Cancer In Cats

Cancer is not as common in cats as dogs, but it can still have devastating effects on our beloved felines. Moreover, cats are incredibly difficult to diagnose because they tend to mask signs of illness which often leads to late diagnosis and challenging and costly treatments. So though the rate of cancer is about half that seen in dogs, the disease tends to be more advanced and more aggressive once it is diagnosed in cats. In this article, we’ll discuss some of the common forms of cancer in cats, how to spot the symptoms, and how to prevent cancer in cats.

Types of Cat Cancer

Among the most common forms of cancer in cats is lymphoma. Lymphoma is generally associated with the feline leukemia virus (FeLV), which actually has a vaccination. Unfortunately, a number of cats continue to be exposed to FeLV which significantly increases a cat’s risk of developing feline lymphoma. In addition, oral squamous carcinoma is similar to tumours found in humans. For example, fibro-sarcoma is a tumour that develops in the muscles and connective tissues of the body. Lung tumours, brain tumours, nasal tumours, and liver tumours are not as common in cats but they can develop. The rate of mammary tumours on the other hand is quite low because of the tendency to have cats spayed.

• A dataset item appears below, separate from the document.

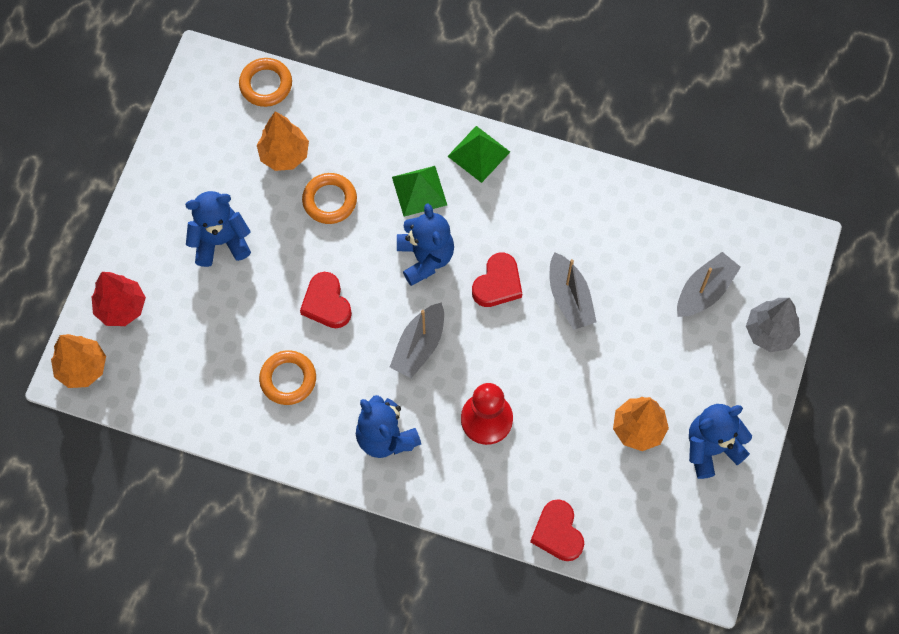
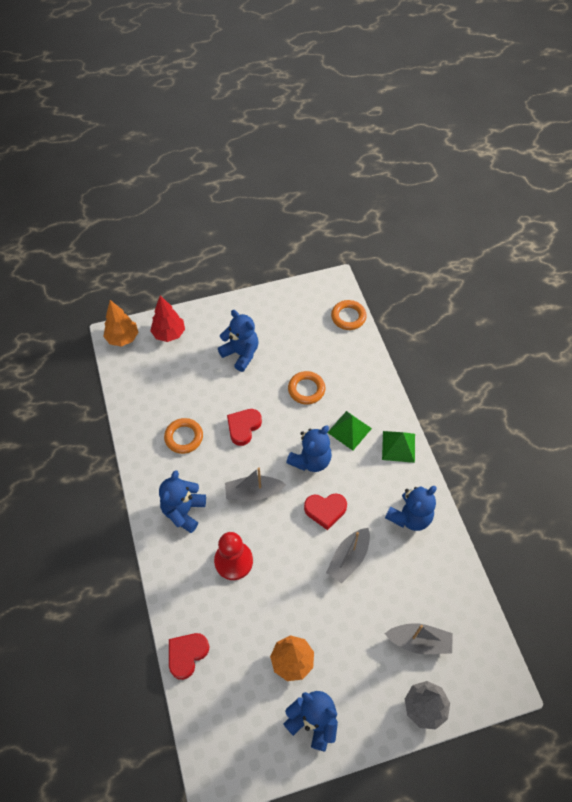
camera: 55 degrees right, 10 degrees down
(284, 155) = (315, 351): orange tree -> none
(568, 202) = (410, 516): none -> blue teddy bear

Cats are known to hide disease well, and many symptoms appear across various diseases. While we may be able to visibly identify lumps and bumps, other common signs of cancer may include vomiting, diarrhea, difficulty breathing, and the build-up of fluid in the lungs. Moreover, cats with cancer or other conditions may refuse to eat and show significant weight loss. A rough coat or general signs of failure to thrive may also be an indication of illness. Unfortunately, it is difficult to identify symptoms that are specific to cancer in cats so you should always visit a veterinarian if you notice any of these signs in your cat. Diagnosing cancer usually requires a number of diagnostic tests followed by a biopsy. Though many cases can be diagnosed quickly, many cannot and more advanced diagnostics are required. In order to develop the proper treatment, your veterinarian must first identify the sub-type of cancer and many cat owners prefer not to proceed with diagnosis or treatment without a solid prognosis.


There are several steps you can take to reduce your cat’s risk of cancer. As in humans, a healthy diet and regular exercise help to maintain your cat’s overall health and prevent cancer. Medically, spaying your cat significantly reduces the risk of cancer as does vaccination for feline leukemia. However, it can be incredibly difficult to prevent a disease of which the causes are unknown which makes early detection and treatment even more critical.